C’est d’abord une image d’un temps passé. Quatre jeunes hommes fixent fièrement l’objectif. Leurs yeux surlignés de noir, le platine de leurs cheveux nous ramènent près de quarante années en arrière, en ce milieu des années 80 qui vit leur gloire grandir, avant que “Violator” – inaltérable diamant noir – ne referme leur première vie. Empreinte adolescente : cette première compilation, “1981-1985”, emplie de tubes, si loin si proche, dont nous nous souvenons encore. Depeche Mode : sa candeur et, depuis toujours, un précipité de noirceur, celui qui s’exprimera plus nettement avec les années, jusqu’à la démesure et les excès.
“Memento Mori”, une vanité donc, à l’épreuve du temps. Car, des quatre de Basildon, deux ne sont plus : l’un retiré du groupe depuis longtemps déjà – Alan Wilder -, le second – Andrew Fletcher – malheureusement décédé trop tôt, l’an passé, à l’âge de 61 ans. Face à une autre image, celle de ces deux survivants désormais sexagénaires, nous ne pouvons que penser, émus, au temps qui défile et nous emporte, au courage, aussi, dont font preuve Martin Gore et Dave Gahan, ex-frères ennemis à présent plus soudés que jamais, pour poursuivre l’aventure, bien au-delà des hommages convenus.
C’est peu dire que nous n’attendions rien ou du moins pas grand-chose de “Memento Mori”, quinzième album de Depeche Mode, dont les dernières sorties furent pour le moins dispensables, voire inutiles, à l’image de celles d’autres groupes-monstres des années 80. Et pourtant, le disque apparaît comme une œuvre-synthèse assez passionnante, inégale mais toujours vivante. Elaboré dès le confinement de 2020 et réalisé avant la mort de Fletch, il semble imprégné, sur chacune de ses plages, de la présence de ce dernier à qui le groupe doit sa longévité. Comme un voile sombre, qui le rapproche de “Violator”, et le rend paradoxalement actuel, à l’aune de nos temps troublés.

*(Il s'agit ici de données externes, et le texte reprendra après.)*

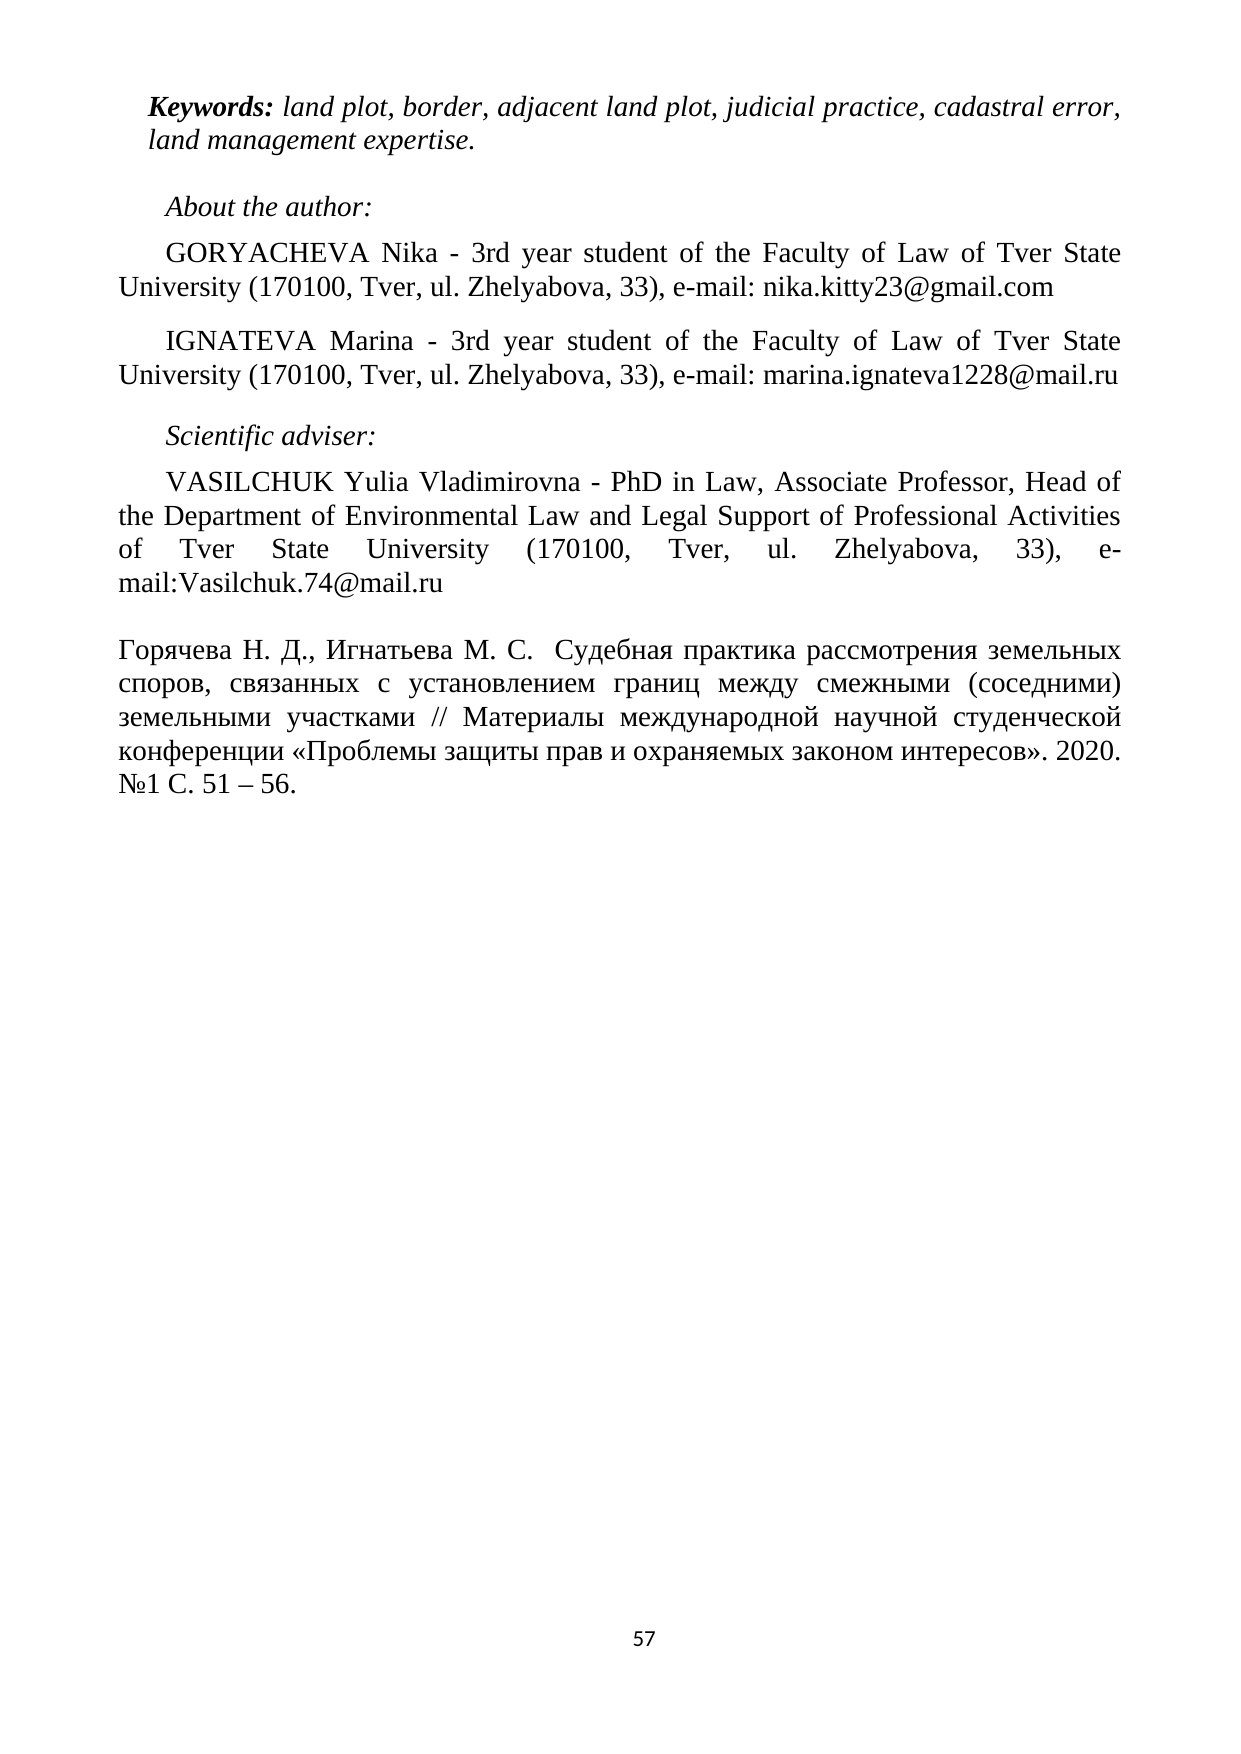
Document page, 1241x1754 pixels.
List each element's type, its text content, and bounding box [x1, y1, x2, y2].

text Keywords: land plot, border, adjacent land plot, judicial practice, cadastral error, land management expertise. [148, 89, 1122, 156]
text Scientific adviser: [118, 418, 1122, 452]
text About the author: [118, 189, 1122, 223]
text VASILCHUK Yulia Vladimirovna - PhD in Law, Associate Professor, Head of the Department of Environmental Law and Legal Support of Professional Activities of Tver State University (170100, Tver, ul. Zhelyabova, 33), e-mail:Vasilchuk.74@mail.ru [118, 464, 1122, 598]
text GORYACHEVA Nika - 3rd year student of the Faculty of Law of Tver State University (170100, Tver, ul. Zhelyabova, 33), e-mail: nika.kitty23@gmail.com [118, 235, 1122, 302]
text IGNATEVA Marina - 3rd year student of the Faculty of Law of Tver State University (170100, Tver, ul. Zhelyabova, 33), e-mail: marina.ignateva1228@mail.ru [118, 323, 1122, 390]
text Горячева Н. Д., Игнатьева М. С. Судебная практика рассмотрения земельных споров, связанных с установлением границ между смежными (соседними) земельными участками // Материалы международной научной студенческой конференции «Проблемы защиты прав и охраняемых законом интересов». 2020. №1 С. 51 – 56. [118, 632, 1122, 800]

Il y a d’abord l’anxiogène et puissant “My Cosmos Is Mine”. Une belle ouverture synthétique, tendance industrielle, sur laquelle se pose la voix de Dave Gahan, aussi vibrante qu’inaltérée. Puis “Wagging Tongue”, plus immédiate et pop, avec sa ligne de claviers en forme de revival 80’s, rappelant aussi le “Neon Lights” de Kraftwerk (dont l’influence se fait aussi sentir sur “People Are Good”). Arrive ensuite “Ghosts Again”. Classique instantané, ce premier single touche par son évidence mélodique et la qualité de sa production. En écho à celle de Gahan, l’on retrouve la voix de Martin Gore, ne tenant qu’à un fil, miraculeuse, comme sur quelques-uns des plus beaux titres du groupes. Tempo au ralenti, “Don’t Say You Love Me” vient ensuite nous rappeller combien Depeche Mode sait, comme peu, écrire des ballades crève-cœur, magnifiées par la voix de Gahan, avant que les accrocheurs “My Favourite Stranger” et “Caroline’s Monkey” ne nous ramènent vers des rivages connus, ceux de l’année 1989. Nappes et boucles synthétiques, voix entremêlés, cette dernière nous offrant toutefois une mélodie trop proche de l’un des sommets du groupe, “Personal Jesus”, pour réellement émouvoir.
Si, sur la seconde face, certains titres ne séduisent qu’à moitié, les beaux et mélancoliques “Always You” et “Speak to Me” touchent vraiment juste, se rapprochant de quelques sommets du passé. Et l’on finit par se dire, en parcourant les paysages accidentés de “Memento Mori”, que l’on tient sans doute là le disque le plus vibrant de Depeche Mode depuis au moins deux décennies. Des ailes d’anges pour orner sa pochette, des bouquets de fleurs pour commémorer ce qui n’est plus mais continue à vibrer en nous. L’histoire n’est pas encore refermée.